As with the page fault value, you can only get the HTTP request counter value from SNMP. Use this OID:
enterprises.nlanr.squid.cachePerf.cacheProtoStats.cacheProtoAggregateStats.cacheProtoClientHttpRequests
The cache manager reports this information in a variety of ways:
# squidclient mgr:info | grep 'Number of HTTP requests'
Number of HTTP requests received: 535805
# squidclient mgr:info | grep 'Average HTTP requests'
Average HTTP requests per minute since start: 108.4
# squidclient mgr:5min | grep 'client_http.requests'
client_http.requests = 3.002991/sec
# squidclient mgr:60min | grep 'client_http.requests'
client_http.requests = 2.636987/sec
4. ICP Request Rate
If you have neighbor caches using ICP, you'll probably want to monitor the ICP request rate as well. While there aren't any significant performance issues related to ICP queries, this will at least tell you if neighbor caches are up and running.

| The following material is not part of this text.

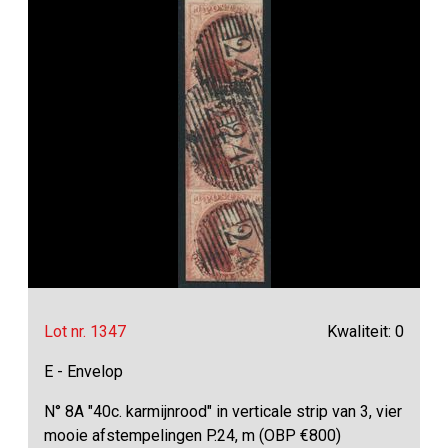
Lot nr. 1347
Kwaliteit: 0
E - Envelop
N° 8A "40c. karmijnrood" in verticale strip van 3, vier
mooie afstempelingen P.24, m (OBP €800)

To get the ICP query rate via SNMP, use this OID:
enterprises.nlanr.squid.cachePerf.cacheProtoStats.cacheProtoAggregateStats.cacheIcpPktsRecv
Note that the SNMP counter includes both queries and responses that your Squid cache receives. There is no SNMP object that will give you only the queries. You can get only received queries from the cache manager, however. For example:
# squidclient mgr:counters | grep icp.queries_recv
icp.queries_recv = 8595602